THE TASK:
Every entry needs to be repeated exactly, with nothing left out.
Start of EXTRACTED RECORDS
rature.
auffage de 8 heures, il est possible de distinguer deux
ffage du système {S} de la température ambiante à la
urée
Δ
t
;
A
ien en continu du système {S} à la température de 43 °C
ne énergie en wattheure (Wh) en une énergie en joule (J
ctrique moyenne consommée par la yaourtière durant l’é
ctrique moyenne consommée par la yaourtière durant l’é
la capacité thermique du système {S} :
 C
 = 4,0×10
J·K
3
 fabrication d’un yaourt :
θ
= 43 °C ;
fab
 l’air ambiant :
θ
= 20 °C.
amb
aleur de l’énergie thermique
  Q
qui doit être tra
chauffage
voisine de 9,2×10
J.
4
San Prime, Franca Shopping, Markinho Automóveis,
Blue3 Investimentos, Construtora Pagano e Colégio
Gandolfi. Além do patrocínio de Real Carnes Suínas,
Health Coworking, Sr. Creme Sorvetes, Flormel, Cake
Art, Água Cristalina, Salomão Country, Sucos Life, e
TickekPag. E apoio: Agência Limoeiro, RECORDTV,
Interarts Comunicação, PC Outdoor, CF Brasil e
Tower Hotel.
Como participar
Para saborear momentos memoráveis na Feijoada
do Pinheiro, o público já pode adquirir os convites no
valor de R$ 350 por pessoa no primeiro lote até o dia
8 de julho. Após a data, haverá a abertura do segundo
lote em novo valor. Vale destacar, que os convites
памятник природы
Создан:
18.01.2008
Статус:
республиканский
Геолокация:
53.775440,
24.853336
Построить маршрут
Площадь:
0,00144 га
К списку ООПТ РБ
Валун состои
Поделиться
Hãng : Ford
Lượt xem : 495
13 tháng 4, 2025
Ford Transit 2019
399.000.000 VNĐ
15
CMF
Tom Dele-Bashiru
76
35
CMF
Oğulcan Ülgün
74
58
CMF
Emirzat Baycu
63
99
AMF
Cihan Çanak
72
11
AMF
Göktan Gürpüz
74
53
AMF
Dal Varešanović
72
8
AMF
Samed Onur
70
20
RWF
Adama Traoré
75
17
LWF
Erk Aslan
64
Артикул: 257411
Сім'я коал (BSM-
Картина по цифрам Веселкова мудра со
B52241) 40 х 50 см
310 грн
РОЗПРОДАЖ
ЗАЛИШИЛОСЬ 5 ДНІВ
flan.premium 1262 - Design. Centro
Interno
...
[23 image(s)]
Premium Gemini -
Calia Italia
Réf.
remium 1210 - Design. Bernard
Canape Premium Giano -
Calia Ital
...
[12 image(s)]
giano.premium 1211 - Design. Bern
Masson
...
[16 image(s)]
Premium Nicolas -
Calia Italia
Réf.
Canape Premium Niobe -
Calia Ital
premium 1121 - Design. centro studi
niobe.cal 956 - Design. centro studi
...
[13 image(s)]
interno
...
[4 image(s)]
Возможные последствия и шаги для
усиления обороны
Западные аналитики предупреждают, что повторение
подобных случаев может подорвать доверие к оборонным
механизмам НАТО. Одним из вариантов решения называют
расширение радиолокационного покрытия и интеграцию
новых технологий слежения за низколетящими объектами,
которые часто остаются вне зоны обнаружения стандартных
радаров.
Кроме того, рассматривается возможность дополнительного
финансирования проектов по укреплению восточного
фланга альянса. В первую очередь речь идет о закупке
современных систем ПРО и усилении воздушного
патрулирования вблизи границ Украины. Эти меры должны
End of EXTRACTED RECORDS
ANSWER FOR THE TASK:
rature.
auffage de 8 heures, il est possible de distinguer deux
ffage du système {S} de la température ambiante à la
urée
Δ
t
;
A
ien en continu du système {S} à la température de 43 °C
ne énergie en wattheure (Wh) en une énergie en joule (J
ctrique moyenne consommée par la yaourtière durant l’é
ctrique moyenne consommée par la yaourtière durant l’é
la capacité thermique du système {S} :
 C
 = 4,0×10
J·K
3
 fabrication d’un yaourt :
θ
= 43 °C ;
fab
 l’air ambiant :
θ
= 20 °C.
amb
aleur de l’énergie thermique
  Q
qui doit être tra
chauffage
voisine de 9,2×10
J.
4
San Prime, Franca Shopping, Markinho Automóveis,
Blue3 Investimentos, Construtora Pagano e Colégio
Gandolfi. Além do patrocínio de Real Carnes Suínas,
Health Coworking, Sr. Creme Sorvetes, Flormel, Cake
Art, Água Cristalina, Salomão Country, Sucos Life, e
TickekPag. E apoio: Agência Limoeiro, RECORDTV,
Interarts Comunicação, PC Outdoor, CF Brasil e
Tower Hotel.
Como participar
Para saborear momentos memoráveis na Feijoada
do Pinheiro, o público já pode adquirir os convites no
valor de R$ 350 por pessoa no primeiro lote até o dia
8 de julho. Após a data, haverá a abertura do segundo
lote em novo valor. Vale destacar, que os convites
памятник природы
Создан:
18.01.2008
Статус:
республиканский
Геолокация:
53.775440,
24.853336
Построить маршрут
Площадь:
0,00144 га
К списку ООПТ РБ
Валун состои
Поделиться
Hãng : Ford
Lượt xem : 495
13 tháng 4, 2025
Ford Transit 2019
399.000.000 VNĐ
15
CMF
Tom Dele-Bashiru
76
35
CMF
Oğulcan Ülgün
74
58
CMF
Emirzat Baycu
63
99
AMF
Cihan Çanak
72
11
AMF
Göktan Gürpüz
74
53
AMF
Dal Varešanović
72
8
AMF
Samed Onur
70
20
RWF
Adama Traoré
75
17
LWF
Erk Aslan
64
Артикул: 257411
Сім'я коал (BSM-
Картина по цифрам Веселкова мудра со
B52241) 40 х 50 см
310 грн
РОЗПРОДАЖ
ЗАЛИШИЛОСЬ 5 ДНІВ
flan.premium 1262 - Design. Centro
Interno
...
[23 image(s)]
Premium Gemini -
Calia Italia
Réf.
remium 1210 - Design. Bernard
Canape Premium Giano -
Calia Ital
...
[12 image(s)]
giano.premium 1211 - Design. Bern
Masson
...
[16 image(s)]
Premium Nicolas -
Calia Italia
Réf.
Canape Premium Niobe -
Calia Ital
premium 1121 - Design. centro studi
niobe.cal 956 - Design. centro studi
...
[13 image(s)]
interno
...
[4 image(s)]
Возможные последствия и шаги для
усиления обороны
Западные аналитики предупреждают, что повторение
подобных случаев может подорвать доверие к оборонным
механизмам НАТО. Одним из вариантов решения называют
расширение радиолокационного покрытия и интеграцию
новых технологий слежения за низколетящими объектами,
которые часто остаются вне зоны обнаружения стандартных
радаров.
Кроме того, рассматривается возможность дополнительного
финансирования проектов по укреплению восточного
фланга альянса. В первую очередь речь идет о закупке
современных систем ПРО и усилении воздушного
патрулирования вблизи границ Украины. Эти меры должны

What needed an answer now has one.